Source:
Gideon Wertheizer – Chief Executive Officer

Analysts

John Ahn – JPMorgan

John Ahn – JPMorgan

Okay. So, welcome everyone to the CEVA Meeting. My name is John Ahn and I am a semiconductor analyst here at JPMorgan. See CEVA is the leading licensor of DSP cores and platforms with a market cap about $385 million. Company develops and licenses its DSP technology for using, I think, mostly 2G, 3G, and 4G handsets at this point, but definitely diversifying into some other non-handset markets as well.

So, it is my pleasure to have the CEO of CEVA, Gideon Wertheizer here with us today. And I'd say we typically don't have the pleasure of hosting a non-US company much less somewhere all the way from Israel here. And I think maybe many of you are not very familiar with the CEVA story. So, I am going to let Gideon really devote a little bit more time than usual to introduce himself his company, his business, and then we'll just launch into Q&A today. Gideon?

To be done:
[A] In the CEVA transcript, why does John Ahn give Gideon Wertheizer more time than usual for an introduction? Answer in one to three sentences.
[B] Proceed with the CEVA transcript from its final line.
The records play no part in the tasks here.

Data:
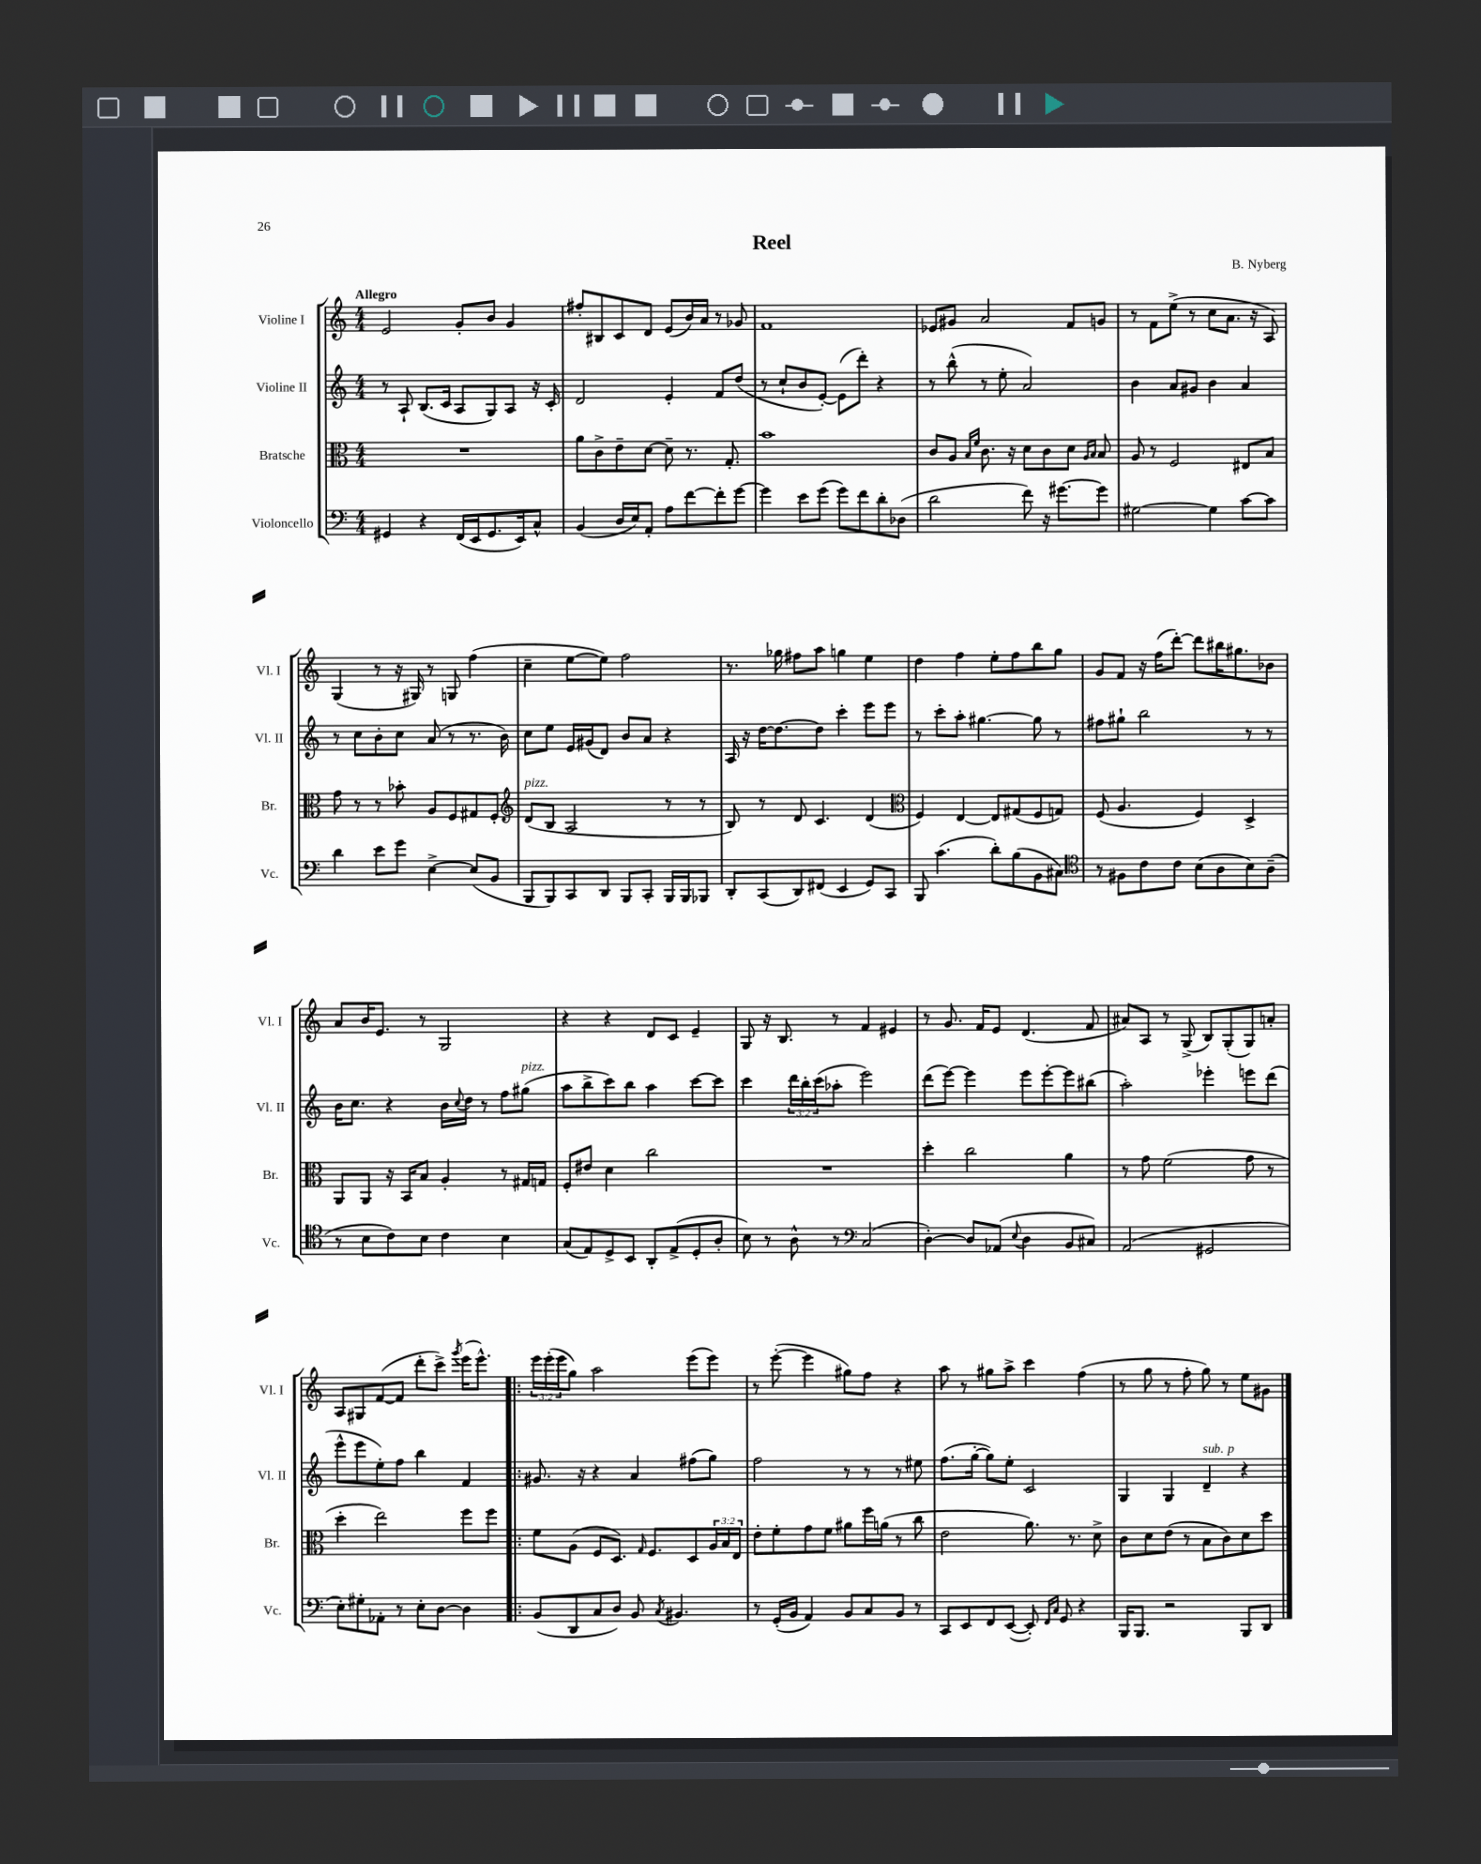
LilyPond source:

\header { title = "Reel" composer = "B. Nyberg" }
<<
\new StaffGroup <<
\new Staff = "s0" \with { instrumentName = "Violine I" shortInstrumentName = "Vl. I" } {
    \clef treble \key c \major \numericTimeSignature \time 4/4 \override Staff.TupletNumber.text = #tuplet-number::calc-fraction-text \tempo "Allegro"
    e'2 g'8-. b'8 g'4 |
    fis''8-. bis8 c'8 d'8 e'8( b'16) a'16 r8 ges'8 |
    f'1 |
    ees'8 gis'8 a'2 f'8 g'8 |
    r8 f'8 e''8->( r8 c''8 a'8. r16 a8) |
    g4( r8 r16 gis16) r8 g8 f''4( |
    c''4-- e''8~ e''8) f''2 |
    r8. ges''16 fis''8 a''8 g''4 e''4 |
    d''4 f''4 e''8-. f''8 b''8 g''8 |
    g'8 f'8 r16 f''16( d'''8~-.) d'''8 bis''16 gis''8. bes'8 |
    a'8 b'16 e'8. r8 g2 |
    r4 r4 d'8 c'8 e'4-- |
    g8 r16 b8. r8 f'4 eis'4 |
    r8 g'8. f'16 e'8 d'4.( f'8 |
    ais'8) a8 r8 g8->( b8) g8-.( g8) a'8-. |
    a8 gis8 f'8~( f'8 d'''8-. c'''8->) \acciaccatura { g'''8 } e'''16( e'''8.-^) |
    \bar ".|:" \tuplet 3/2 { e'''16 e'''16-.( e'''16 } g''8) a''2 e'''8( e'''8) |
    r8 e'''8~-.( e'''4 gis''8) f''8 r4 |
    a''8 r8 gis''8 a''8-> c'''4 f''4( |
    r8 g''8 r8 f''8-. g''8) r8 e''8 gis'8 \bar "|." |
}
\new Staff = "s1" \with { instrumentName = "Violine II" shortInstrumentName = "Vl. II" } {
    \clef treble \key c \major \numericTimeSignature \time 4/4 \override Staff.TupletNumber.text = #tuplet-number::calc-fraction-text
    r8 a8-! b8.( c'16 a8 g8) a8 r16 c'16-. |
    d'2 e'4-. f'8 d''8( |
    r8 c''8-! b'8 e'8~-.) e'8( d'''8-.) r4 |
    r8 b''8-^( r8 e''8-. a'2) |
    b'4 a'8 gis'8 b'4 a'4 |
    r8 c''8 b'8-. c''8 a'8( r8 r8. b'16) |
    c''8 e''8 e'16 gis'16( d'8) b'8 a'8 r4 |
    a16 r16 d''16~ d''8.~ d''8 c'''4-. e'''8 e'''8 |
    r8 c'''8-. a''8-. gis''4.~ gis''8 r8 |
    fis''8 gis''8-! b''2 r8 r8 |
    b'16 c''8. r4 b'16 \appoggiatura { c''8 } d''16 r8 f''8 gis''8^\markup { \italic "pizz." }( |
    a''8 b''8-> c'''8) b''8 a''4 c'''8~ c'''8 |
    c'''4 \tuplet 3/2 { d'''16 b''16-. c'''16( } aes''8-. e'''2) |
    d'''8( e'''8~) e'''4 e'''8 e'''8~-. e'''8 bis''8( |
    a''2-.) ees'''4-. e'''8 d'''8( |
    e'''8-^ e'''8 e''8-.) f''8 b''4 f'4 |
    \bar ".|:" gis'8. r16 r4 a'4 fis''8( g''8) |
    f''2 r8 r8 r8 eis''8 |
    f''8.( g''16~-. g''8) e''8-. c'2 |
    g4 g4 d'4--^\markup { \italic "sub. p" } r4 \bar "|." |
}
\new Staff = "s2" \with { instrumentName = "Bratsche" shortInstrumentName = "Br." } {
    \clef alto \key c \major \numericTimeSignature \time 4/4 \override Staff.TupletNumber.text = #tuplet-number::calc-fraction-text
    R1 |
    a'8 c'8-> e'8-- d'8~ d'8-- r8. g8.-. |
    b'1 |
    c'8 a8 \grace { b16 f'16 } c'8. r16 d'8 c'8 d'8 \grace { a16 b16 } b8 |
    a8 r8 f2 eis8 b8 |
    g'8 r8 r8 bes'8-. a8 f8 gis8 f8-. |
    \clef treble d'8^\markup { \italic "pizz." }( b8 a2 r8 r8 |
    b8) r8 d'8 c'4. d'4( |
    \clef alto f4) e4~ e8 gis8( f8 g8) |
    f8( a4. f4) d4-> |
    a,8 a,8 r16 b,16 b8 a4-. r8 gis16 g16 |
    f8-. eis'8 d'4 c''2 |
    R1 |
    d''4-. c''2 a'4 |
    r8 g'8 f'2( g'8 r8 |
    d''4-. e''2) f''8 f''8 |
    \bar ".|:" f'8 a8( f8 d8.) \grace { g16 } f8. d8 \tuplet 3/2 { a16 b16 e16 } |
    e'8-. f'8-. g'8 f'8 ais'8 f''16 a'16( r8 c''8 |
    e'2 a'8.) r8. d'8-> |
    c'8 d'8 e'8( r8 b8 c'8) d'8 d''8 \bar "|." |
}
\new Staff = "s3" \with { instrumentName = "Violoncello" shortInstrumentName = "Vc." } {
    \clef bass \key c \major \numericTimeSignature \time 4/4
    gis,4 r4 f,16( e,16 gis,8. e,16) c8-^ |
    b,4( d16 e16) a,8-. a8 f'8~ f'8-. g'8~ |
    g'4 e'8 g'8( g'8) f'8 d'8-. des8( |
    d'2 f'8) r16 gis'8.~ gis'8 |
    gis2~ gis4 c'8~ c'8 |
    d'4 e'8 g'8 e4~-> e8( b,8 |
    b,,8 b,,8) c,8 d,8 b,,8 c,8-. b,,16 b,,16 bes,,8 |
    d,8-. c,8( d,8) fis,8( e,4 g,8) c,8 |
    b,,8 c'4.( d'8-.) b8( b,8 cis8) |
    \clef tenor r8 fis8 c'8 c'8 b8( a8 b8) a8--( |
    r8 b8 c'8) b8 c'4 b4 |
    g8( e8) d8-> b,8 a,8-. e8->( d8-. a8-. |
    b8) r8 a8-^ r8 \clef bass c2( |
    d4~-.) d8 aes,8( \appoggiatura { e8 } d4 b,8 cis8) |
    a,2( gis,2 |
    e8-.) gis8-. aes,8-. r8 e8-. d8~ d4 |
    \bar ".|:" b,8( d,8 c8 d8) b,8 \acciaccatura { c8 } bis,4. |
    r8 g,16-.( b,16 a,4) b,8 c8 b,8 r8 |
    c,8 e,8 f,8 e,8~( e,8-.) \grace { f,16 c16 } g,8 r4 |
    b,,16 b,,8. r2 b,,8 d,8 \bar "|." |
}
>>
>>
\layout { \context { \Score \remove "Bar_number_engraver" } }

Final answers:
[A] John Ahn thinks many in the audience may not be very familiar with the CEVA story. So he lets Gideon Wertheizer spend more time than usual introducing himself, the company and its business before the Q&A begins.

[B]
Gideon Wertheizer – Chief Executive Officer

Yeah, good afternoon. For those of you that are not familiar with the CEVA story, we are what we call the IP company. If you look – think about other companies, very similar business model than our, more imagination, many could develop a piece of technology that is called DSP, digital signal processor and we license it to companies. When we license a technology, we charge or get the license fee, few hundred thousand to few million dollars depending on the business model. And they take this piece of technology integrated into their chip and when they sell their chip to their OEMs meaning handset is the place where we are, this is our space. They license. We are collecting royalty per chip few cents per each product.

Now, our main market is the baseband – the handset market, the stuff that you are familiar whether it's a smartphone, feature phone, and going forward, machine to machine. Our technology is basically generic in a way that you can find it in every phone that you know whether it's 2G phones that are going to into the emerging market and you have – they are in billions of units a year going to the 3G smartphone LTE. The DSP technology is something that you need in each of these products.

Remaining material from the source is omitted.